The peasant who had first found him had fallen out with his son, and one day as the animals looked on in incomprehension (all but one of them) the two men, more bestial by far than those who observed them, went for each other with knives; son killed father, and then was taken away himself to be hanged. The lord of the manor pulled down the house and gave the land to the church, grisly ghosts and all; receivers came and put up for sale whatever of worth was movable. The Ass was driven with the other beasts to the fair and was there sold to a merchant to carry his goods.
Haberdashery, raw silks, the little ribbons or zagarelle that boys give to girls, gold and silver thread, combs, Spanish caps from Spanish Naples, the merchant carried his load from fair to fair: when one closed and its stalls were dismantled he knew of another one opening a day's walk away. He might acquire a large load of some commodity at one, cheeses or almonds or skins, taking a chance that he could make a profit on it at the next, and sometimes he bought a mule or two to carry it, and then sold them too. He was a busy round cheerful fretful man who could add and subtract and multiply on his fingers up to hundreds of soldi, and in his head turn the weights and measures of one region—of lead, silk cloth, pepper—into the measures of the next he came to.
His new little ass he kept, loading him to the withers and as high as his own head while whistling tunelessly and happily. And much as the Ass hated each morning, the new prospect, the new road, still he was not walking in a circle, and he could not despise his new master. When he stood to sleep beside him in the noontide, or alone in the innyard at night, he bent his mind to remember, remember; he worked his thick coarse tongue and the strong jaw that Samson had used for a weapon, so unsuited to what he needed it now to do. Walking the roads and highways from the fairs of Recanati and Sinigaglia in the Papal States across the mountains to the fairs authorized by the Republic of Venice at Bergamo and Brescia, he hawed and sighed and moaned in the back of his throat until his master struck him smartly in impatience, but it was quite suddenly and without forethought, on a rocky mountain road in a hurry to make town before nightfall, that at last he managed it:
—My load is unbalanced, he said. If you don't shift it you will lame me.
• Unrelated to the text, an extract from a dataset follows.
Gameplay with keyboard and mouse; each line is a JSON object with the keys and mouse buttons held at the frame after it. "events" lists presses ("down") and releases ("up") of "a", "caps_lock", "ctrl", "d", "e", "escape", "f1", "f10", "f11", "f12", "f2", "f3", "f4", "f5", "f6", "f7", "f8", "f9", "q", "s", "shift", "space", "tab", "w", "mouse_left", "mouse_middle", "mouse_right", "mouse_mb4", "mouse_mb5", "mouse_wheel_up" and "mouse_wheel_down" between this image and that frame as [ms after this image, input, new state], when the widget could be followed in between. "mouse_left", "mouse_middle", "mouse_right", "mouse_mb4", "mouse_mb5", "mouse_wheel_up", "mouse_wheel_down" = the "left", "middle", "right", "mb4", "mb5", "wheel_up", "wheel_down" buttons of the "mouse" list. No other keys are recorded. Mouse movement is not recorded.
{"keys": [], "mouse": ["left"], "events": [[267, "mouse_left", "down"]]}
We are less surprised than perhaps we suppose we will be to hear our beasts talk. After all, they do in our dreams, and even awake we seem to hear their thoughts well enough. In scripture, when Balaam's little ass suddenly appealed to him, saying What have I done unto thee, that thou hast smitten me these three times? Balaam evinced no surprise at it. He simply answered: Because you mocked me.
So the merchant, after looking around himself a moment and realizing no one else could have spoken but the beast looking up at him in supplication, proceeded to repack the baggage on his back.
—Better? he asked then mockingly, as though daring the ass to speak again. But the Ass kept silent, amazed and suddenly cautious. The two of them went on.